Available metrics
Grand Central tracks four categories of metrics across all agents using your subscription: Request metrics show overall platform usage. Track total requests per day/month to understand growth trends. Monitor response time distributions (P50/P95/P99) to detect performance degradation. Watch success vs error rates to spot backend problems. Identify peak usage periods to plan capacity or adjust rate limits through the admin portal during high-traffic windows. Tool usage metrics reveal which operations agents invoke most frequently. The top 10 tools list helps prioritize optimization - ifgetCustomerProfile accounts for 40% of requests, caching that data reduces request volume. Tool-specific error rates identify problematic integrations (e.g., if searchTransactions fails 15% of the time, the backend API likely has issues). Usage patterns by client type show whether Claude agents behave differently than Copilot agents.
Rate limit metrics prevent surprises. Current usage vs rate limit percentage shows how close you are to limits (greater than 90%: adjust limits in portal soon). Rate limit hit frequency indicates whether agents need better caching (greater than 5% hit rate: implement conversation context caching). Subscription utilization trends help predict when you’ll need higher limits.
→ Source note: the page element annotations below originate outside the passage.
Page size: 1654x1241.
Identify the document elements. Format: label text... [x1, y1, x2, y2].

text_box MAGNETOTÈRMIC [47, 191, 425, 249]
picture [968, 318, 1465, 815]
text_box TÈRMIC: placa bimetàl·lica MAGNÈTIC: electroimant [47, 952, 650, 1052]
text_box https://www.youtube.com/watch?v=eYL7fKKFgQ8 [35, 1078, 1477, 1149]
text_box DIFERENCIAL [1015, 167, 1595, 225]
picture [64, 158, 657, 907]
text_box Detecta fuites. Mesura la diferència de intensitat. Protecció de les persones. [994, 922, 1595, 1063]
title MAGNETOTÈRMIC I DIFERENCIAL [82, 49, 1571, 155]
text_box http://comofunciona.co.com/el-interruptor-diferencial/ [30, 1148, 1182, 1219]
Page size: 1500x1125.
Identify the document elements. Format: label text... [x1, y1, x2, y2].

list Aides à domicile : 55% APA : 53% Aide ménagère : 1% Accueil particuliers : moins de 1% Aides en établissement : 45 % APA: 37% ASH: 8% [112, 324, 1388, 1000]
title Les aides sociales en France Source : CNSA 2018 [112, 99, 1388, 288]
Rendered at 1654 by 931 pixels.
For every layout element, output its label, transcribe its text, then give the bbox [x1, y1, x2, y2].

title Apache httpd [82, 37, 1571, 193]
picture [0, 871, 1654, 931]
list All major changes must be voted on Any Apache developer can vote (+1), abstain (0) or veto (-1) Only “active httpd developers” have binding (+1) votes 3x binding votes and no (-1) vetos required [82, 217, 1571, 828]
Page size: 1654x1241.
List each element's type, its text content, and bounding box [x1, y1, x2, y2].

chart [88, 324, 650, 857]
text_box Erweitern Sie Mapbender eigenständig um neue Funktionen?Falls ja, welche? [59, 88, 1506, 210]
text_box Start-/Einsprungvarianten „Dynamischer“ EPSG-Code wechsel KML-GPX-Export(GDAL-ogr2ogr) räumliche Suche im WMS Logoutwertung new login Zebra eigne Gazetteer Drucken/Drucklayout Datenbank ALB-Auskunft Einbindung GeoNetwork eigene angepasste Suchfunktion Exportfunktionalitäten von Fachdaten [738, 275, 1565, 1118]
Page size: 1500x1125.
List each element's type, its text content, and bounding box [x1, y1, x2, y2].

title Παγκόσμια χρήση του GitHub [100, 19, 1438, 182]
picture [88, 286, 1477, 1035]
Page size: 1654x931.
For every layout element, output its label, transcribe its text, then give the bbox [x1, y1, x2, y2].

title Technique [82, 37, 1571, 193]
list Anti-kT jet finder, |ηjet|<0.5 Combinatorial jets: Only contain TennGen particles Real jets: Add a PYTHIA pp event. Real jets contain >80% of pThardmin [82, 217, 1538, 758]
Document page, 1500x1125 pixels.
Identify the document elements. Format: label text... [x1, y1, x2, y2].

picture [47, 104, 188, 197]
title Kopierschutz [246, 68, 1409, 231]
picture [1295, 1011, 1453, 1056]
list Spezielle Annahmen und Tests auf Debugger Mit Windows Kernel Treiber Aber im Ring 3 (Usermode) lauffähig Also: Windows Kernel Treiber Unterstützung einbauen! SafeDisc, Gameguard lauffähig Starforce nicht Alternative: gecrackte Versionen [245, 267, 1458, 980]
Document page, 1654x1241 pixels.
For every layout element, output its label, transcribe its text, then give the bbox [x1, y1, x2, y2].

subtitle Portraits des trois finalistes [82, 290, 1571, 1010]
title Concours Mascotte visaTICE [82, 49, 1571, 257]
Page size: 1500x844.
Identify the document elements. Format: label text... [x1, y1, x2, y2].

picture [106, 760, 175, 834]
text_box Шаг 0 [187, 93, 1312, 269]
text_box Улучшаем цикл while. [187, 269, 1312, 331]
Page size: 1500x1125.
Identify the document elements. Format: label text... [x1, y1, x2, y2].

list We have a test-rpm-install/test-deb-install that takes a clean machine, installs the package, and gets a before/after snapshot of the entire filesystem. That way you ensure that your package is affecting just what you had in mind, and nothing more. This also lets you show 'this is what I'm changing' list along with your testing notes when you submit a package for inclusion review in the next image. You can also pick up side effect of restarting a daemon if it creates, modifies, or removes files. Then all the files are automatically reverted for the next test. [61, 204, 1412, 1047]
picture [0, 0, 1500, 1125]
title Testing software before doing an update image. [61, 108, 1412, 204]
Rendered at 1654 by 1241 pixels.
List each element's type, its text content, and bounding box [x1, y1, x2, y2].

Authentication and security metrics detect credential problems and potential attacks. Failed authentication attempts spike when API keys expire or get revoked. API key usage patterns reveal which keys are active vs unused (rotate or revoke the unused ones). Security anomalies like midnight traffic spikes or requests from unexpected geographic regions warrant investigation. Credential rotation tracking reminds you when keys approach 90-day rotation deadlines.
Accessing your metrics
Grand Central provides a web-based monitoring dashboard with real-time and historical views. The dashboard shows current request rates (requests/minute live graph), latency distributions (P50/P95/P99 over last hour/day/week), top tools by invocation count, and error breakdowns by tool and cause. Filters let you narrow metrics by API key (useful if multiple agents share a subscription), date range, or specific tools. Dashboard access is configured through the admin portal. Users with portal access can view metrics for their subscriptions automatically. Grant additional team members access through the portal’s user management section by adding their email addresses or Entra groups. Typically, dashboard access goes to developers building the agents, DevOps teams managing deployments, and support engineers troubleshooting issues. API usage reports provide deeper analysis than real-time dashboards. The system generates monthly reports automatically that include usage summaries (total requests, tool breakdown, success rates), cost analysis (if your subscription has usage-based billing), trend analysis (month-over-month growth, seasonal patterns), and optimization recommendations based on observed usage patterns. Download reports from the dashboard’s Reports section. These reports help with budget planning and identifying optimization opportunities.Common monitoring patterns
Different teams monitor for different signals. Here’s what production teams watch:Agent performance monitoring
Track which tools agents invoke most frequently to identify caching opportunities. IfgetCustomerProfile appears in the top 3 tools (by invocation count), but agents serve 100+ conversations per day, they’re probably calling it redundantly. Implement conversation context caching to reduce load.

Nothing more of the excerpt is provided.